There is a tendency on both sides of the Pacific to overdraw a portrait of an alliance on the verge of collapse. Crises in the U.S.-ROK alliance are hardly new. As I have written elsewhere, there never was a "golden age" in our alliance that was free from tension. Korean discomfort with an alliance founded on dependency and American unease with Korean nationalism has been a constant since the early days of this relationship. Clashes over how to respond to North Korea have been a staple of the alliance since its earliest days.

Korean-American relations today are much deeper than at the inception of this alliance. Our interests are intertwined on many fronts, not least as major players in the global economic and trading system. We share fundamental values as democratic societies, built on the rule of law and the free flow of ideas. There is a large, and growing, contact between our two peoples, from trade and tourism to immigration.

The current situation is worrisome however because it threatens the security system that lies at the foundation of the alliance. Though our interests are now far broader, the U.S.-ROK alliance remains military in nature. The founding document of this alliance was the

Mutual Defense Treaty signed on October 1, 1953, following the conclusion of the armistice pact to halt the Korean War. That treaty has been significantly modified only once - 28 years ago in response to American plans to withdraw its ground forces from Korea - to create the Korea-U.S. Combined Forces Command (CFC).

The two militaries have a vital legacy of decades of combined command, training and war planning. American military forces in significant numbers have remained in place to help defend South Korea from potential aggression from the North. South Korean troops have deployed abroad numerous times in support of American foreign policy goals, including currently in Iraq and Afghanistan.

This foundation of security is not only essential to this alliance but is the very definition of the nature of alliances in general, as distinct from other forms of cooperation and partnership in international relations.

"Alliances are binding, durable security commitments between two or more nations," Dr. Elizabeth Sherwood-Randall, a Stanford scholar and former Clinton administration senior defense official, wrote recently. "The critical ingredients of a meaningful alliance are the shared recognition of common threats and a pledge to take action to counter them. To forge agreement, an alliance requires ongoing policy consultations that continually set expectations for allied behavior."

Alliances can survive a redefinition of the common threat that faces them but not the absence of a threat. Nor can alliances endure if there is not a clear sense of the mutual obligations the partners have to each other, from mutual defense to joint actions against a perceived danger. "At a minimum," Sherwood-Randall says, "allies are expected to take into consideration the perspectives and interests of their partners as they make foreign and defense policy choices."

☆ ☆ ☆

■ Given task 1:
Answer these questions using the essay on the U.S.-ROK alliance:
(a) On what date was the Mutual Defense Treaty signed?
(b) What did the treaty's only significant modification create?
(c) In which two countries are South Korean troops currently deployed?
■ Given task 2: Carry on the essay about the U.S.-ROK alliance, starting after its final sentence.

(Stored records)
☆ ☆ ☆

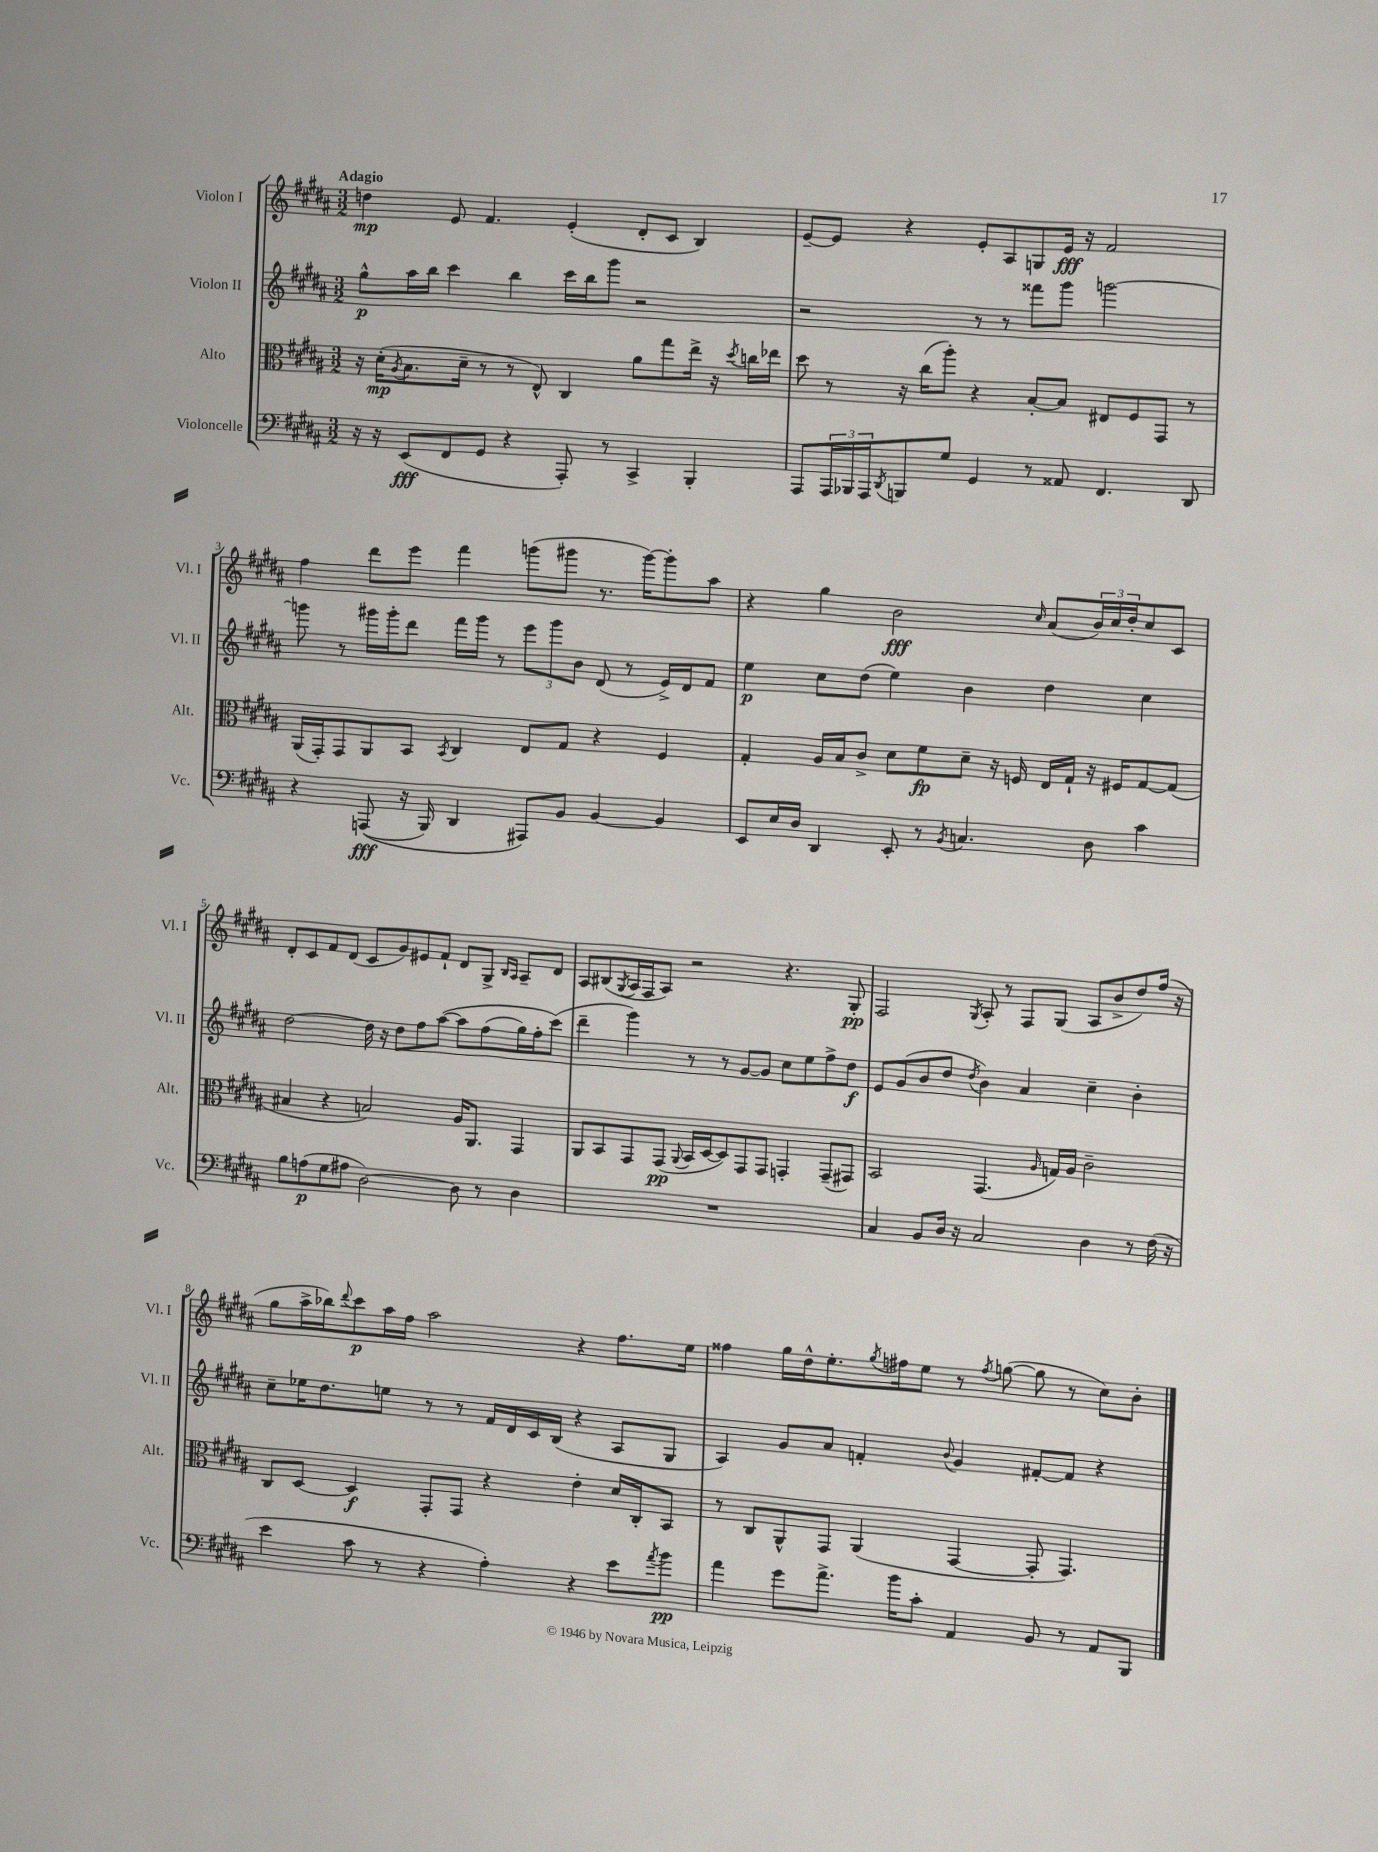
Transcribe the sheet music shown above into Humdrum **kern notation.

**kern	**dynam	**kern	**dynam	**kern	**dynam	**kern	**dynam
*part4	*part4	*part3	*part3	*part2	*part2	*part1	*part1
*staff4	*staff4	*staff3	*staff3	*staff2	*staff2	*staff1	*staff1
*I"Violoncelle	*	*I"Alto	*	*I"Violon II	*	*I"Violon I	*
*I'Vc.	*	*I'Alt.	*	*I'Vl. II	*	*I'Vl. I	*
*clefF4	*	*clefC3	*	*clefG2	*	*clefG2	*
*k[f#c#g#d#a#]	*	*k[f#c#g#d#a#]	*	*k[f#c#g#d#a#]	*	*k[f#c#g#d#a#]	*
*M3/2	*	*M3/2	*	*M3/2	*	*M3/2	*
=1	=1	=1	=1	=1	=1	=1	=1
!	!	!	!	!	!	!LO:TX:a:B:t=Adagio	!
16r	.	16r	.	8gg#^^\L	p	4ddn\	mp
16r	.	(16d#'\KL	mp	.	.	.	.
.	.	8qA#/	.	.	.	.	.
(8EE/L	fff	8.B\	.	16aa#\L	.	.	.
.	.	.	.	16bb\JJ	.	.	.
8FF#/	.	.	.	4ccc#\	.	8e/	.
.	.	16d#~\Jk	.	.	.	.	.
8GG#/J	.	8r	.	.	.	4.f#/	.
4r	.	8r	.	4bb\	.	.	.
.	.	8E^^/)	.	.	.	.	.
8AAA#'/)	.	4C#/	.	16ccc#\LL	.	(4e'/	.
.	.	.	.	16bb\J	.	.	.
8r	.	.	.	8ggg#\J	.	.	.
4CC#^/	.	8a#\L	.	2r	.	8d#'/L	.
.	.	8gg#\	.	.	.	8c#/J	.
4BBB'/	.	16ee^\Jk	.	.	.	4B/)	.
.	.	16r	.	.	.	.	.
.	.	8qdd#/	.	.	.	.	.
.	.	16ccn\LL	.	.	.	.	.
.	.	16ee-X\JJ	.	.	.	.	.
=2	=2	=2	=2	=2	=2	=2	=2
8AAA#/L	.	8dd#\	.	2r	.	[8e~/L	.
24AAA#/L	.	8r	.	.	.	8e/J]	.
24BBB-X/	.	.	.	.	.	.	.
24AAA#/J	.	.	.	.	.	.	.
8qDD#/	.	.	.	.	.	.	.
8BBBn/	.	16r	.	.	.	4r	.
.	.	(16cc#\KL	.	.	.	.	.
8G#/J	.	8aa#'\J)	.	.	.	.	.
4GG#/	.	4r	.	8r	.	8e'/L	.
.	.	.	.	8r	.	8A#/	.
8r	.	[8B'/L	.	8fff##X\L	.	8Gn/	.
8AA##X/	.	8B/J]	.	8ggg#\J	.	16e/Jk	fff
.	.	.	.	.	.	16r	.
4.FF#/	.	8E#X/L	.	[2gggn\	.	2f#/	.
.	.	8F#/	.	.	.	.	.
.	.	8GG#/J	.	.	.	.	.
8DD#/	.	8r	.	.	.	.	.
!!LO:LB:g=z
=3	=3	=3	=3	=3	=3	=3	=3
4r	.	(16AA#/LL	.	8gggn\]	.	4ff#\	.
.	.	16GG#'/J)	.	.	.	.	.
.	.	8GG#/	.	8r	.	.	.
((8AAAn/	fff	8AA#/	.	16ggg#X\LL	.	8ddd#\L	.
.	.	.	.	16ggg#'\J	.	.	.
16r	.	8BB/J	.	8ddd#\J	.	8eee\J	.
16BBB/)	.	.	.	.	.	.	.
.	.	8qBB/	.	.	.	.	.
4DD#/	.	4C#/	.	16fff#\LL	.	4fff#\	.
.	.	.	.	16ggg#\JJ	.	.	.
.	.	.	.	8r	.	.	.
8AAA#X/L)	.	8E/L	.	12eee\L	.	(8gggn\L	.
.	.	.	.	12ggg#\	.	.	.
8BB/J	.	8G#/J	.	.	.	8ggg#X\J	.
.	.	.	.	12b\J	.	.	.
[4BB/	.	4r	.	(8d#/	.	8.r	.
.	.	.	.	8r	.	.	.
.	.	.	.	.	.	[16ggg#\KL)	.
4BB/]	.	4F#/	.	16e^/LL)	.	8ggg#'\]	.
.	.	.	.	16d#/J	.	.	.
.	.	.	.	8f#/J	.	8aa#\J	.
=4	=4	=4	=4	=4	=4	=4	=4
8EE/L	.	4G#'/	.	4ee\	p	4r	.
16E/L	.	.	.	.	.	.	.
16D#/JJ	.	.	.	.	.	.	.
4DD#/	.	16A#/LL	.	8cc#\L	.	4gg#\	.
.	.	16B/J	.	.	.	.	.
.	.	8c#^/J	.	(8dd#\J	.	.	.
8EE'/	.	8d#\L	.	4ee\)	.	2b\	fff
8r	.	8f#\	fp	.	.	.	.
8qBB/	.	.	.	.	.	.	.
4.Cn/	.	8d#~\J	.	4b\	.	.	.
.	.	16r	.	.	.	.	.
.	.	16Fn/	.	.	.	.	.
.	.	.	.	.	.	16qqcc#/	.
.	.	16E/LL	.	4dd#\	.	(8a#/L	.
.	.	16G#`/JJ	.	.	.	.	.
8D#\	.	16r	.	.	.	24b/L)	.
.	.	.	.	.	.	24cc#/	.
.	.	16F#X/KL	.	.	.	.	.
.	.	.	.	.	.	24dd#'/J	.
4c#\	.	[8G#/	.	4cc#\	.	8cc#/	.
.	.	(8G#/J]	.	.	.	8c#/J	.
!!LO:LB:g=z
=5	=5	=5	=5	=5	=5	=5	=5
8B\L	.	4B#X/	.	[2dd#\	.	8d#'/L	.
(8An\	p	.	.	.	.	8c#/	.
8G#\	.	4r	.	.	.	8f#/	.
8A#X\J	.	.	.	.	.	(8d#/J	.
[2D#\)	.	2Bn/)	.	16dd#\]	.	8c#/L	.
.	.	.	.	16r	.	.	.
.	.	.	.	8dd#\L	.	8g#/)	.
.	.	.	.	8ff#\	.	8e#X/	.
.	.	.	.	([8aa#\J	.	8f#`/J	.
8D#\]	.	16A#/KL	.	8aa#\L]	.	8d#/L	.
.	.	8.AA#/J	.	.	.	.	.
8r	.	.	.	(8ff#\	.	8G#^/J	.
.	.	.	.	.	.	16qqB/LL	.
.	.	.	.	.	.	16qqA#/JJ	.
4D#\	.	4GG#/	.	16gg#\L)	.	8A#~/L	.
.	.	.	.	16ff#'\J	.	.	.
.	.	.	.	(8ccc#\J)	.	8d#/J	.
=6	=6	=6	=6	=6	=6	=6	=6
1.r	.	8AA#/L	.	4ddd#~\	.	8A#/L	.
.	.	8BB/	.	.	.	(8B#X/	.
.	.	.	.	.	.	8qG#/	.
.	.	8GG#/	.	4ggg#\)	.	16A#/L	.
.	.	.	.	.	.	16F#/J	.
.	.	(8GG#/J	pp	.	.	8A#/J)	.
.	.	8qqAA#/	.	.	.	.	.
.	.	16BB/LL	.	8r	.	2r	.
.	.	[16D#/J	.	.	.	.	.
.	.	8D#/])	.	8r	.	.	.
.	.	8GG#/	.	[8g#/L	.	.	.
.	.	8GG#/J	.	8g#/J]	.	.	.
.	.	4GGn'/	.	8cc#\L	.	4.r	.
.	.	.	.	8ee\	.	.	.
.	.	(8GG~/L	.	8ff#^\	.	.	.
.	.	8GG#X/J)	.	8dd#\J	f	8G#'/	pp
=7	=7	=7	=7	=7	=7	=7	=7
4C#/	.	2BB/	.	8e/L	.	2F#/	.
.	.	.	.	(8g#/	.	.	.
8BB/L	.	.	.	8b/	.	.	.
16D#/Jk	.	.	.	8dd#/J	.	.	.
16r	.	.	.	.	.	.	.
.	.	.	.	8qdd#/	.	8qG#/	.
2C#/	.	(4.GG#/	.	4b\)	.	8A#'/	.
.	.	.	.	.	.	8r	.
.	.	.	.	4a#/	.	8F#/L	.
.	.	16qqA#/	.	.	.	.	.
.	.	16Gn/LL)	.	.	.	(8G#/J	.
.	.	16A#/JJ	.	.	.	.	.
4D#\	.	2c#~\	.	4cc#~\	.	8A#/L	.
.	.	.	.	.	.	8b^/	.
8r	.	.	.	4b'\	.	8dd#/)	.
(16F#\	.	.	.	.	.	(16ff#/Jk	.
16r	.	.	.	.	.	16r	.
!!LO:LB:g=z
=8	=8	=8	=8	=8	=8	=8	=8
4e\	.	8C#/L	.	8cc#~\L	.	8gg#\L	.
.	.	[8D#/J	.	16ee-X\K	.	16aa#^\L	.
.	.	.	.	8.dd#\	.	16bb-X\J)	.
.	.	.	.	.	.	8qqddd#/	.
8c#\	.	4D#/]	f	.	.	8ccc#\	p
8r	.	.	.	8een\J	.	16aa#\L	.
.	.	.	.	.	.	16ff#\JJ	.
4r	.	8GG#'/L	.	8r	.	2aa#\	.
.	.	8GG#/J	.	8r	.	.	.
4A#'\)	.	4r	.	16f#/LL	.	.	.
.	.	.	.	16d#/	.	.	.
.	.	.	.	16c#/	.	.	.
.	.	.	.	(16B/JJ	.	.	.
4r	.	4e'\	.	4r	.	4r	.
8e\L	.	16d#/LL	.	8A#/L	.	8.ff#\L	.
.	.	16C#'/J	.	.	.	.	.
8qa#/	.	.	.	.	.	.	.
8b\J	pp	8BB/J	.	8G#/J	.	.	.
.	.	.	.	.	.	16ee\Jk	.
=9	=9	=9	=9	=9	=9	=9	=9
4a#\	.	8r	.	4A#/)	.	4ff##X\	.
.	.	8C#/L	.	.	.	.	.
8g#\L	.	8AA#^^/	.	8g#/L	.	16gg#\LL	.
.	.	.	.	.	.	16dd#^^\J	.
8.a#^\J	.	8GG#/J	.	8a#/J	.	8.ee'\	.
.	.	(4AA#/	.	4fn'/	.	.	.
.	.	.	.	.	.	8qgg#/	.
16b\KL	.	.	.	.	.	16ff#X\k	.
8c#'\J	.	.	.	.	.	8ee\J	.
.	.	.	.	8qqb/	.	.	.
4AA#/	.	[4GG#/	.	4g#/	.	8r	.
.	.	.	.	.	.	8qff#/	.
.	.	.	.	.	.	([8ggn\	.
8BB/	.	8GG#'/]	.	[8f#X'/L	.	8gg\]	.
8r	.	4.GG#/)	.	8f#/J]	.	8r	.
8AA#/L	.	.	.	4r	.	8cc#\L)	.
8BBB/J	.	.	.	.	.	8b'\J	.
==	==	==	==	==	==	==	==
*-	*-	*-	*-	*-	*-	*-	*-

☆ ☆ ☆

■ Expected output 1:
(a) October 1, 1953
(b) The Korea-U.S. Combined Forces Command (CFC)
(c) Iraq and Afghanistan

■ Expected output 2:
By this definition, the U.S.-ROK alliance is in need of a profound re-examination.

The 'shared recognition' of a common threat from North Korea that was at the core of the alliance is badly tattered. As a consequence, there is no real agreement on what actions are needed to counter that threat.

There is a troubling lack of will on both sides to engage in policy consultations that involve an understanding of the interests and views of both sides, much less setting clear expectations for allied behavior. Major decisions such as the phasing out of the CFC have been made without adequate discussion.

Americans and Koreans need, in effect, to re-imagine our alliance. We should do so with the understanding that there is still substantial popular support for this alliance, despite conventional wisdom to the contrary. The problems of alliance support may lie more in policy-making elites in both countries than in the general public. That suggests that a concerted effort to reinvigorate the alliance will find public backing.

The results of the Chicago Council on Global Affairs 2006 multinational survey of public opinion show ongoing strong support for the American military presence in South Korea. Some 62 percent of Koreans believe U.S. troop levels are either about right or too few; some 52 percent of Americans share that view. A slightly larger percentage of Americans - 42 percent compared to 36 percent of Koreans - think there are too many U.S. troops. Along the same vein, 65 percent of Americans and 84 percent of Koreans favor the U.S. providing military forces, together with other countries, in a United Nations-sponsored effort to turn back a North Korean attack.

The crack in the alliance comes over the perception of threat from North Korea.

While some 79 percent of Koreans feel at least "a bit" threatened by the possibility of North Korea becoming a nuclear power, only 30 percent say they are "very" threatened. Fewer Koreans feel the peninsula will be a source of conflict than the number of Americans. More significantly, nuclear proliferation is viewed as a critical threat by 69 percent of Americans, compared to only half of Koreans (interestingly, Chinese are even less concerned about this danger).

The opinion poll was conducted before the nuclear test so it is difficult to judge the impact of that event. These survey results do clearly indicate however that while the security alliance still has support, there is an urgent need for deep discussion, at all levels, about the nature of the threat.

The crisis that faced the NATO alliance in the wake of the end of the Cold War has some instructive value for Koreans and Americans today. At the beginning of 1990, I was sent by my newspaper, the Christian Science Monitor, from Tokyo, where I had been covering Japan and Korea since the mid-1980s, to Moscow. The Berlin Wall had fallen a few months earlier and the prospect of the end of a half-century of Cold War in Europe was in the air. However, I dont believe anyone, certainly not myself, anticipated the astounding pace or scale of change that took place within just two years.

Within less than a year, in October of 1990, West and East Germany were reunited.

The once-mighty Soviet empire in Eastern Europe disintegrated almost overnight. By July of 1991, the Warsaw Pact had come to an end. Perhaps most astounding of all - not least to officials of the administration of George H.W. Bush - the Soviet Union fell abruptly apart in December 1991.

These tectonic events triggered a debate about the future of the NATO alliance that had provided security to Europe since it was founded in April of 1949. Soviet leader Mikhail Gorbachev somewhat famously - and perhaps apocryphally - anticipated this debate. "We are going to do something terrible to you," he is said to have told Ronald Reagan. "We are going to deprive you of an enemy."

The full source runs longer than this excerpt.